The gymnast demonstrating this combination bails over with a little arch to begin the inside endo, but then shows a good compression, and on the swing up and comes out of the skill with the correct hip roll-out action. On the pirouette to mixed grip he again has a slight arch that could be refined to a straighter position and keeps his head slightly out to maintain visual contact with the rail during his pirouette which helps him to regrasp the bar more consistently.
In general, one of the most common learning mistakes of either straddle or inside endo to full pirouette is to swing down crooked after the pirouette. The reason for this mistake is an excess of support transfer to the post arm. The gymnasts shift their weight like they were going to perform the regular front pirouette that they have learned before, and that really requires a support transfer beyond the vertical of the post arm to finish square in a different bar position.
As mentioned before for the endo to mixed grip full pirouette combination, some of the gymnasts' main goals are to clear the rail, to flow from the endo to the pirouette without a large pause, and to swing down square. Notice how the gymnast keeps his eyes on the bar during the full pirouette.
Back hip circles begin from a regular cast when the gymnast leans the shoulder back off support. When the body is coming back to the bar, but before it makes contact, the gymnast's aim is to complete the skill with a straight or hollow body that moves around in a single unit.
Gymnasts begin learning back hip circles from a small cast. Right when their bodies start coming back down to the support, the coach standing on the opposite side of the bar, reaches with his arms under the rail and places one hand on the lower back and the other on the hamstring area. The hand that was on the lower back then reaches under the bar to stop the gymnast from "over rotating" the skill.

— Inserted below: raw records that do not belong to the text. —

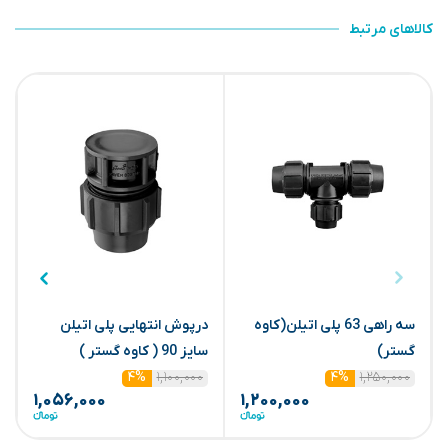
کالاهای مرتبط
سه راهی 63 پلی اتیلن(کاوه
درپوش انتهایی پلی اتیلن
گستر)
سایز 90 ( کاوه گستر )
ا
۱,۱۰۰,۰۰۰
۱,۲۵۰,۰۰۰
۴%
۴%
۱,۰۵۶,۰۰۰
۱,۲۰۰,۰۰۰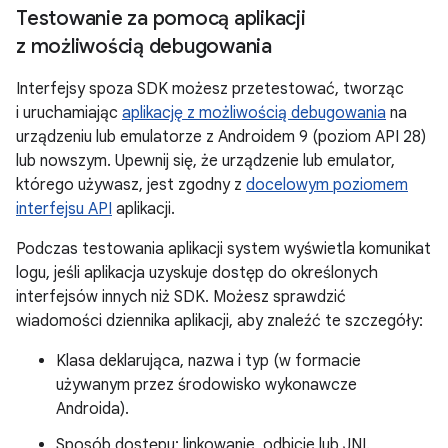
Testowanie za pomocą aplikacji
z możliwością debugowania
Interfejsy spoza SDK możesz przetestować, tworząc
i uruchamiając
aplikację z możliwością debugowania
na
urządzeniu lub emulatorze z Androidem 9 (poziom API 28)
lub nowszym. Upewnij się, że urządzenie lub emulator,
którego używasz, jest zgodny z
docelowym poziomem
interfejsu API
aplikacji.
Podczas testowania aplikacji system wyświetla komunikat
logu, jeśli aplikacja uzyskuje dostęp do określonych
interfejsów innych niż SDK. Możesz sprawdzić
wiadomości dziennika aplikacji, aby znaleźć te szczegóły:
Klasa deklarująca, nazwa i typ (w formacie
używanym przez środowisko wykonawcze
Androida).
Sposób dostępu: linkowanie, odbicie lub JNI.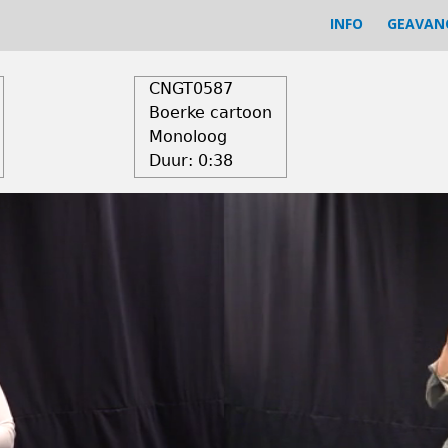
INFO
GEAVAN
CNGT0587
Boerke cartoon
Monoloog
Duur:
0:38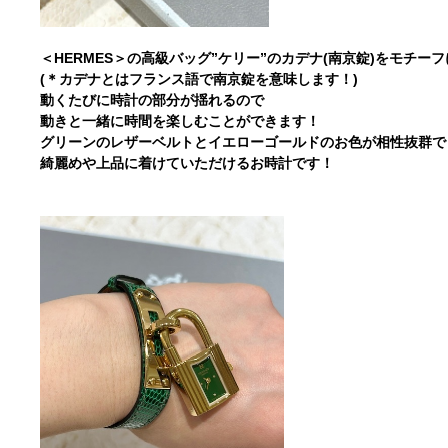
＜HERMES＞の高級バッグ”ケリー”のカデナ(南京錠)をモチ
(＊カデナとはフランス語で南京錠を意味します！)
動くたびに時計の部分が揺れるので
動きと一緒に時間を楽しむことができます！
グリーンのレザーベルトとイエローゴールドのお色が相性抜群で
綺麗めや上品に着けていただけるお時計です！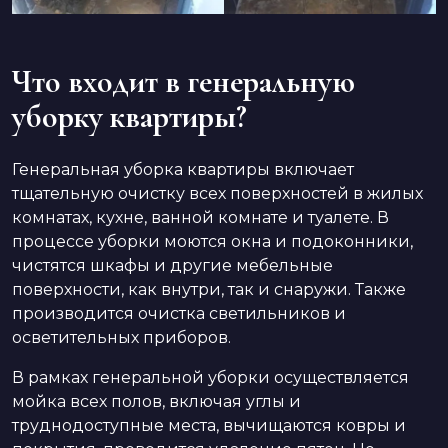
Что входит в генеральную
уборку квартиры?
Генеральная уборка квартиры включает
тщательную очистку всех поверхностей в жилых
комнатах, кухне, ванной комнате и туалете. В
процессе уборки моются окна и подоконники,
чистятся шкафы и другие мебельные
поверхности, как внутри, так и снаружи. Также
производится очистка светильников и
осветительных приборов.
В рамках генеральной уборки осуществляется
мойка всех полов, включая углы и
труднодоступные места, вычищаются ковры и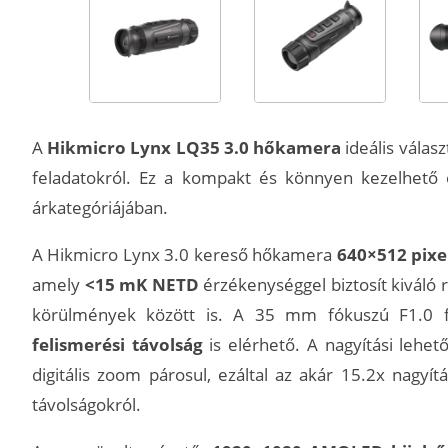
A
Hikmicro Lynx LQ35 3.0 hőkamera
ideális válas
feladatokról. Ez a kompakt és könnyen kezelhető
árkategóriájában.
A Hikmicro Lynx 3.0 kereső hőkamera
640×512 pixe
amely
<15 mK NETD
érzékenységgel biztosít kiváló
körülmények között is. A 35 mm fókuszú F1.0 f
felismerési távolság
is elérhető. A nagyítási lehet
digitális zoom párosul, ezáltal az akár 15.2x nagyít
távolságokról.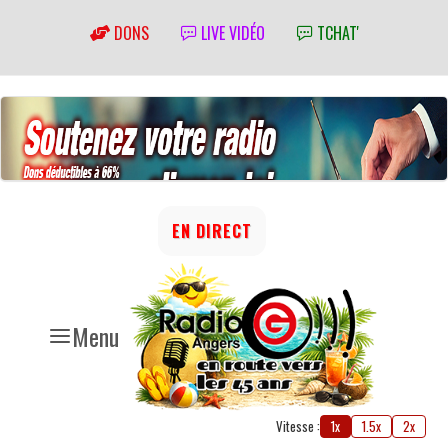
DONS
LIVE VIDÉO
TCHAT'
EN DIRECT
Menu
Vitesse :
1x
1.5x
2x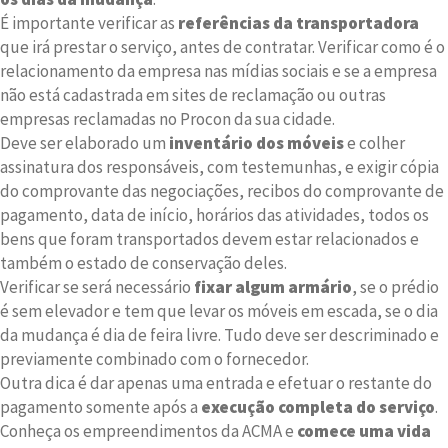
É importante verificar as
referências da transportadora
que irá prestar o serviço, antes de contratar. Verificar como é o
relacionamento da empresa nas mídias sociais e se a empresa
não está cadastrada em sites de reclamação ou outras
empresas reclamadas no Procon da sua cidade.
Deve ser elaborado um
inventário dos móveis
e colher
assinatura dos responsáveis, com testemunhas, e exigir cópia
do comprovante das negociações, recibos do comprovante de
pagamento, data de início, horários das atividades, todos os
bens que foram transportados devem estar relacionados e
também o estado de conservação deles.
Verificar se será necessário
fixar algum armário
, se o prédio
é sem elevador e tem que levar os móveis em escada, se o dia
da mudança é dia de feira livre. Tudo deve ser descriminado e
previamente combinado com o fornecedor.
Outra dica é dar apenas uma entrada e efetuar o restante do
pagamento somente após a
execução completa do serviço
.
Conheça os empreendimentos da ACMA e
comece uma vida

It is very important to understand the dynamic nature of spotting any gymnastics skill. The spotting patterns must be adapted to what happens on each individual attempt. the coach must be ready to move his hands to different areas according to the occurrences of each situation.
Gymnasts having problems with leaning the shoulders back out of support and turning over in one body unit for under-shoot dismounts, may benefit from learning how to make a complete back hip circle without having any momentum from a cast.
"Throwing the head out" is a very common mistake that does not add any technical or presentational value to this skill.